The authors also consider how the metaverse could affect democracy and civic life. On the positive side, it could offer new spaces for public debate, citizen assemblies, political education, and cross-border dialogue. People who have difficulty participating in physical events, for reasons of mobility, geography, or safety, might join through avatars. Immersive experiences could make abstract political issues more concrete and emotionally engaging. On the negative side, the same features that foster engagement could also amplify polarization, misinformation, and extremist recruitment. Immersive “echo chambers” might reinforce people’s views and emotions even more strongly than text-based social media, and manipulative experiences could be designed to target specific groups.

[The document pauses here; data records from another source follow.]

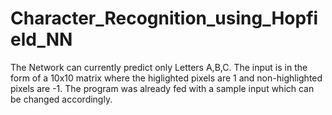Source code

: # Character_Recognition_using_Hopfield_NN
The Network can currently predict only Letters A,B,C. The input is in the form of a 10x10 matrix where the higlighted pixels are 1 and non-highlighted pixels are -1. The program was already fed with a sample input which can be changed accordingly.

    

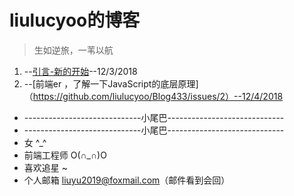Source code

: # liulucyoo的博客 #
> 生如逆旅，一苇以航
1. --[引言-新的开始](https://github.com/liulucyoo/Blog433/issues/1)--12/3/2018
2. --[前端er ，了解一下JavaScript的底层原理]（https://github.com/liulucyoo/Blog433/issues/2）--12/4/2018

- -----------------------------小尾巴-----------------------------
- -----------------------------小尾巴-----------------------------
- 女 ^_^
- 前端工程师  O(∩_∩)O
- 喜欢追星 ~
- 个人邮箱 liuyu2019@foxmail.com（邮件看到会回）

Another risk that deserves special attention is that of confusing virtual and physical realities in harmful ways. People could treat virtual objects as if they were physically present, for example, attempting to sit on a virtual chair that does not exist in the real world, with obvious safety implications. Negative group interactions could also lead to increased conflict, and in some cases, playing using an avatar that represents a minority member may lead to greater bias towards that minority.
Despite these concerns, the metaverse isn’t presented as inherently good or bad; instead, it may be a high-stakes transformation that could amplify both positive and negative aspects of our digital society. If designed and governed wisely, it could support more engaging learning, more accessible healthcare, new forms of creativity and social connection, and richer participation in public life. If left to develop without careful oversight, it could increase inequality, enable new forms of exploitation, and erode trust and well-being. The main message of the study is that now is the time for serious, interdisciplinary work on the metaverse: technical research needs to go hand in hand with social science, ethics, law, and public debate, long-term studies of real use, beyond short-term novelty, are necessary to understand how people actually live in these spaces. By looking closely at both the opportunities and the challenges, the study invites us to think of the metaverse not just as an inevitable product of technology, but as a collective project that we can still shape.